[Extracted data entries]

══════════

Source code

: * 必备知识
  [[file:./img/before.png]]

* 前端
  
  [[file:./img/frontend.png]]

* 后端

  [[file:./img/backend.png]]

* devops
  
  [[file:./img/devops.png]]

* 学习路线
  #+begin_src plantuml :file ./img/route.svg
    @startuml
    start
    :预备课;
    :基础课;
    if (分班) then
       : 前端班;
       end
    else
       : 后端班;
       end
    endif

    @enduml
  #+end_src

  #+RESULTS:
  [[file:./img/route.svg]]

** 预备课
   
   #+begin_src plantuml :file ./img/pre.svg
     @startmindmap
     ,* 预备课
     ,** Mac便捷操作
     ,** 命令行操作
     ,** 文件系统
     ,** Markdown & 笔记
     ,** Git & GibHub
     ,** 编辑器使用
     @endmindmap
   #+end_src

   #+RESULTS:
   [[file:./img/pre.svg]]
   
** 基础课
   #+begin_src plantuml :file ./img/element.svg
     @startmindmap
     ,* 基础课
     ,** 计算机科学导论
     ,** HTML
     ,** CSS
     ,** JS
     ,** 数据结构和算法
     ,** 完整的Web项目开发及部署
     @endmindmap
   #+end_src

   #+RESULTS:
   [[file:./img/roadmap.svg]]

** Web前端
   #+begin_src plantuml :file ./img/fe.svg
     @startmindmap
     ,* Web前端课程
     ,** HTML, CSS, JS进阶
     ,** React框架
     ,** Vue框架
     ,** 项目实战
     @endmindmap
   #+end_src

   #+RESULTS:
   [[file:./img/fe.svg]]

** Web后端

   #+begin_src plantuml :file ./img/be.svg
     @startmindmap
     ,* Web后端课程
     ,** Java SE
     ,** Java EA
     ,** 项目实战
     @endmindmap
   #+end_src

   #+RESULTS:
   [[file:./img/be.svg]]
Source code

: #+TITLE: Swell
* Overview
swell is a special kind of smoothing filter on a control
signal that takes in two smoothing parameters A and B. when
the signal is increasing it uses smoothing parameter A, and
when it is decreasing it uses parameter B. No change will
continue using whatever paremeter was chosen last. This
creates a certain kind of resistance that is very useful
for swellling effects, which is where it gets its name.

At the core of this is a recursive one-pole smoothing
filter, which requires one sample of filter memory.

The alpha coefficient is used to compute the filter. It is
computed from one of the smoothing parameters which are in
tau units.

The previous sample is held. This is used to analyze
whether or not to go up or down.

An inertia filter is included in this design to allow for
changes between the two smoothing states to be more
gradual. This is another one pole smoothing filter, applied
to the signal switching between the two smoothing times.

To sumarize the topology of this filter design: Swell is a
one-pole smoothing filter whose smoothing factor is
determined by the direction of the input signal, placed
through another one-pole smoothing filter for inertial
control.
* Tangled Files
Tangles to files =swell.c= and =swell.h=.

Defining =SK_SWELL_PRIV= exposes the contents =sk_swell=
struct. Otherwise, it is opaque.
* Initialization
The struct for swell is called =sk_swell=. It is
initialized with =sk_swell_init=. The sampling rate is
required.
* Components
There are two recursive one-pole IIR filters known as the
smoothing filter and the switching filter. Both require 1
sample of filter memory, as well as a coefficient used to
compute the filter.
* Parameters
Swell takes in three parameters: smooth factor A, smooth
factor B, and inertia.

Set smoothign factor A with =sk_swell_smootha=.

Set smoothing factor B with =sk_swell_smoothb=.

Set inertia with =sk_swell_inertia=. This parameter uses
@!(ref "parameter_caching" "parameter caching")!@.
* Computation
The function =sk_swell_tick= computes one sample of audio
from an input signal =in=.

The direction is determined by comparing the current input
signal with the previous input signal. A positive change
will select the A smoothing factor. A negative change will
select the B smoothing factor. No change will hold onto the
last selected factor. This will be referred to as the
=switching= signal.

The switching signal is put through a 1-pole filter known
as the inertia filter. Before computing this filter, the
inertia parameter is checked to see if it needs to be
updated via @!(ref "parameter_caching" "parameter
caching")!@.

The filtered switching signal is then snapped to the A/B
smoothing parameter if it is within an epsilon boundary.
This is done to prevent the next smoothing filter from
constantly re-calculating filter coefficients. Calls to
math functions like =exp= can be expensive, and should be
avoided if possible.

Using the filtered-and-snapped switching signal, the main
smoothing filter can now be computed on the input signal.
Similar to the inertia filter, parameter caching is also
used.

══════════

◆ What you will do:
Extract the data exactly as given.

◆ Result of the exercise:
Source code

: * 必备知识
  [[file:./img/before.png]]

* 前端
  
  [[file:./img/frontend.png]]

* 后端

  [[file:./img/backend.png]]

* devops
  
  [[file:./img/devops.png]]

* 学习路线
  #+begin_src plantuml :file ./img/route.svg
    @startuml
    start
    :预备课;
    :基础课;
    if (分班) then
       : 前端班;
       end
    else
       : 后端班;
       end
    endif

    @enduml
  #+end_src

  #+RESULTS:
  [[file:./img/route.svg]]

** 预备课
   
   #+begin_src plantuml :file ./img/pre.svg
     @startmindmap
     ,* 预备课
     ,** Mac便捷操作
     ,** 命令行操作
     ,** 文件系统
     ,** Markdown & 笔记
     ,** Git & GibHub
     ,** 编辑器使用
     @endmindmap
   #+end_src

   #+RESULTS:
   [[file:./img/pre.svg]]
   
** 基础课
   #+begin_src plantuml :file ./img/element.svg
     @startmindmap
     ,* 基础课
     ,** 计算机科学导论
     ,** HTML
     ,** CSS
     ,** JS
     ,** 数据结构和算法
     ,** 完整的Web项目开发及部署
     @endmindmap
   #+end_src

   #+RESULTS:
   [[file:./img/roadmap.svg]]

** Web前端
   #+begin_src plantuml :file ./img/fe.svg
     @startmindmap
     ,* Web前端课程
     ,** HTML, CSS, JS进阶
     ,** React框架
     ,** Vue框架
     ,** 项目实战
     @endmindmap
   #+end_src

   #+RESULTS:
   [[file:./img/fe.svg]]

** Web后端

   #+begin_src plantuml :file ./img/be.svg
     @startmindmap
     ,* Web后端课程
     ,** Java SE
     ,** Java EA
     ,** 项目实战
     @endmindmap
   #+end_src

   #+RESULTS:
   [[file:./img/be.svg]]
Source code

: #+TITLE: Swell
* Overview
swell is a special kind of smoothing filter on a control
signal that takes in two smoothing parameters A and B. when
the signal is increasing it uses smoothing parameter A, and
when it is decreasing it uses parameter B. No change will
continue using whatever paremeter was chosen last. This
creates a certain kind of resistance that is very useful
for swellling effects, which is where it gets its name.

At the core of this is a recursive one-pole smoothing
filter, which requires one sample of filter memory.

The alpha coefficient is used to compute the filter. It is
computed from one of the smoothing parameters which are in
tau units.

The previous sample is held. This is used to analyze
whether or not to go up or down.

An inertia filter is included in this design to allow for
changes between the two smoothing states to be more
gradual. This is another one pole smoothing filter, applied
to the signal switching between the two smoothing times.

To sumarize the topology of this filter design: Swell is a
one-pole smoothing filter whose smoothing factor is
determined by the direction of the input signal, placed
through another one-pole smoothing filter for inertial
control.
* Tangled Files
Tangles to files =swell.c= and =swell.h=.

Defining =SK_SWELL_PRIV= exposes the contents =sk_swell=
struct. Otherwise, it is opaque.
* Initialization
The struct for swell is called =sk_swell=. It is
initialized with =sk_swell_init=. The sampling rate is
required.
* Components
There are two recursive one-pole IIR filters known as the
smoothing filter and the switching filter. Both require 1
sample of filter memory, as well as a coefficient used to
compute the filter.
* Parameters
Swell takes in three parameters: smooth factor A, smooth
factor B, and inertia.

Set smoothign factor A with =sk_swell_smootha=.

Set smoothing factor B with =sk_swell_smoothb=.

Set inertia with =sk_swell_inertia=. This parameter uses
@!(ref "parameter_caching" "parameter caching")!@.
* Computation
The function =sk_swell_tick= computes one sample of audio
from an input signal =in=.

The direction is determined by comparing the current input
signal with the previous input signal. A positive change
will select the A smoothing factor. A negative change will
select the B smoothing factor. No change will hold onto the
last selected factor. This will be referred to as the
=switching= signal.

The switching signal is put through a 1-pole filter known
as the inertia filter. Before computing this filter, the
inertia parameter is checked to see if it needs to be
updated via @!(ref "parameter_caching" "parameter
caching")!@.

The filtered switching signal is then snapped to the A/B
smoothing parameter if it is within an epsilon boundary.
This is done to prevent the next smoothing filter from
constantly re-calculating filter coefficients. Calls to
math functions like =exp= can be expensive, and should be
avoided if possible.

Using the filtered-and-snapped switching signal, the main
smoothing filter can now be computed on the input signal.
Similar to the inertia filter, parameter caching is also
used.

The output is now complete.